Sloan’s infraction came as Bulls guard Kirk Hinrich ran him off of a Nazr Mohammed screen while bringing the ball up court. Mohammed does step into Sloan, contacting him, but Sloan throws both of his arms into the air and does a complete 360 degree spin before crashing to the ground, a clear exaggeration. The sequence came with the Bulls leading the Cavaliers 97-77 with six minutes remaining in the fourth quarter of a Nov. 2 game that the Bulls went on to win 115-86.
Both actions were specifically called out as violations in a video detailing the new anti-flopping policy that the NBA released before the season.
Barea’s action was nearly identical to a play made by Clippers guard Chris Paul highlighted in the video.
“As the highlighted defensive player, No. 3 in the red uniform, defends the driving offensive player, he feels slight contact and then launches himself back to the floor,” the video’s narrator said. “This reaction by the defensive player is an over-embellishment of marginal contact and is intended to draw an unearned offensive foul on his opponent.”

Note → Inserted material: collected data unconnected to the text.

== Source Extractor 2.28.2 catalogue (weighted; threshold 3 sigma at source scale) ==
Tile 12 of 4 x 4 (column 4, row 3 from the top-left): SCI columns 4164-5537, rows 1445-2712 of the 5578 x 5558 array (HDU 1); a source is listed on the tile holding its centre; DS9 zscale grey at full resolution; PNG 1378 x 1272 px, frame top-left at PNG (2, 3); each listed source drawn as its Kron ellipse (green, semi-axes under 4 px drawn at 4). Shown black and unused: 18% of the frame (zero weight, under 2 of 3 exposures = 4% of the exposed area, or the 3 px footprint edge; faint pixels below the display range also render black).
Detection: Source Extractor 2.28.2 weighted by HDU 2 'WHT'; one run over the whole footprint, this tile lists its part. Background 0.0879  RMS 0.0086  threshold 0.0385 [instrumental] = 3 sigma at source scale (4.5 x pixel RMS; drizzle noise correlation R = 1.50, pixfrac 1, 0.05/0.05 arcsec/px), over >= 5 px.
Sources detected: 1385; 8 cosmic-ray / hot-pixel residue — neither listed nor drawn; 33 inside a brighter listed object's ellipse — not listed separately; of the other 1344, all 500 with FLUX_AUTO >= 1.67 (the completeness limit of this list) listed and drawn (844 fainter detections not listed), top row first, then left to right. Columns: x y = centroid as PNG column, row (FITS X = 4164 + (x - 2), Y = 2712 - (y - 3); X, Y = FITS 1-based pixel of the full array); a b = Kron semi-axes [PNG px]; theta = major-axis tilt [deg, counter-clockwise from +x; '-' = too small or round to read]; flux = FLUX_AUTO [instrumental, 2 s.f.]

Sloan’s was similar to a play made by Denver Nuggets forward Danilo Gallinari that was highlighted in the video.
“While defending against a legal ball screen, the defensive player, No. 8 in the white uniform, absorbs solid contact from the screener,” the narrator explained. “However, the reaction by No. 8, which includes a flail, a spin and a fall to the floor … was a gross over-embellishment and inconsistent with the degree of contact on the play.”
Both Barea and Sloan will now be subject to fines if they are deemed to have violated the policy again. The sliding fine scale looks like this.
Violation 2: $5,000 fine
Violation 3: $10,000 fine
Violation 4: $15,000 fine
Violation 5: $30,000 fine
For a sixth (or any subsequent) violation of the rule, the player will be subject to such discipline as the League determines is reasonable under the circumstances, including an increased fine and/or suspension.
Barea, 28, will make $4.5 million this season. Sloan, 24, is on the books for $762,195 this season.